Instructions for the task> Please copy each line below that contains the string "Lastly".

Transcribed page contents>

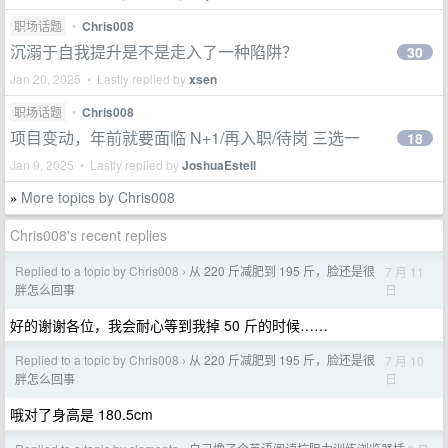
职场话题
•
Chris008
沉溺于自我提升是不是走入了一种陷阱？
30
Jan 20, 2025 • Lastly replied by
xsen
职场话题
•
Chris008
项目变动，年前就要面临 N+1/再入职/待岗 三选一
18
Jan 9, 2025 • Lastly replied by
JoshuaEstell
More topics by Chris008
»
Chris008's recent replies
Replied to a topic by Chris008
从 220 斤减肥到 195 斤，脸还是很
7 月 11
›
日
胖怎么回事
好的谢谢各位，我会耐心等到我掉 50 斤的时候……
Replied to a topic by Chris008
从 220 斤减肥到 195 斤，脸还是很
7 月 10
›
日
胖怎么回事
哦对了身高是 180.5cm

Solution>
Jan 20, 2025 • Lastly replied by
Jan 9, 2025 • Lastly replied by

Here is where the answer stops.